### Your assignment
The expected output is every line of the data exactly as shown, minus the images.

### Input material
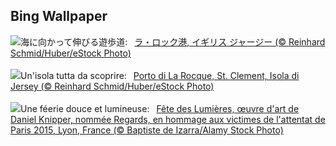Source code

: ## Bing Wallpaper
![](https://www.bing.com/th?id=OHR.JerseyIsland_JA-JP9047717221_UHD.jpg&w=1000)海に向かって伸びる遊歩道:&nbsp;&ensp;[ラ・ロック港, イギリス ジャージー (© Reinhard Schmid/Huber/eStock Photo)](https://www.bing.com/th?id=OHR.JerseyIsland_JA-JP9047717221_UHD.jpg)
<br><br/>
![](https://www.bing.com/th?id=OHR.JerseyIsland_IT-IT8142541047_UHD.jpg&w=1000)Un'isola tutta da scoprire:&nbsp;&ensp;[Porto di La Rocque, St. Clement, Isola di Jersey (© Reinhard Schmid/Huber/eStock Photo)](https://www.bing.com/th?id=OHR.JerseyIsland_IT-IT8142541047_UHD.jpg)
<br><br/>
![](https://www.bing.com/th?id=OHR.LightFestivalLyon_FR-FR6128178223_UHD.jpg&w=1000)Une féerie douce et lumineuse:&nbsp;&ensp;[Fête des Lumières, œuvre d'art de Daniel Knipper, nommée Regards, en hommage aux victimes de l'attentat de Paris 2015, Lyon, France (© Baptiste de Izarra/Alamy Stock Photo)](https://www.bing.com/th?id=OHR.LightFestivalLyon_FR-FR6128178223_UHD.jpg)
<br><br/>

### Your response
Source code

: ## Bing Wallpaper
![](https://www.bing.com/th?id=OHR.JerseyIsland_JA-JP9047717221_UHD.jpg&w=1000)海に向かって伸びる遊歩道:&nbsp;&ensp;[ラ・ロック港, イギリス ジャージー (© Reinhard Schmid/Huber/eStock Photo)](https://www.bing.com/th?id=OHR.JerseyIsland_JA-JP9047717221_UHD.jpg)
<br><br/>
![](https://www.bing.com/th?id=OHR.JerseyIsland_IT-IT8142541047_UHD.jpg&w=1000)Un'isola tutta da scoprire:&nbsp;&ensp;[Porto di La Rocque, St. Clement, Isola di Jersey (© Reinhard Schmid/Huber/eStock Photo)](https://www.bing.com/th?id=OHR.JerseyIsland_IT-IT8142541047_UHD.jpg)
<br><br/>
![](https://www.bing.com/th?id=OHR.LightFestivalLyon_FR-FR6128178223_UHD.jpg&w=1000)Une féerie douce et lumineuse:&nbsp;&ensp;[Fête des Lumières, œuvre d'art de Daniel Knipper, nommée Regards, en hommage aux victimes de l'attentat de Paris 2015, Lyon, France (© Baptiste de Izarra/Alamy Stock Photo)](https://www.bing.com/th?id=OHR.LightFestivalLyon_FR-FR6128178223_UHD.jpg)
<br><br/>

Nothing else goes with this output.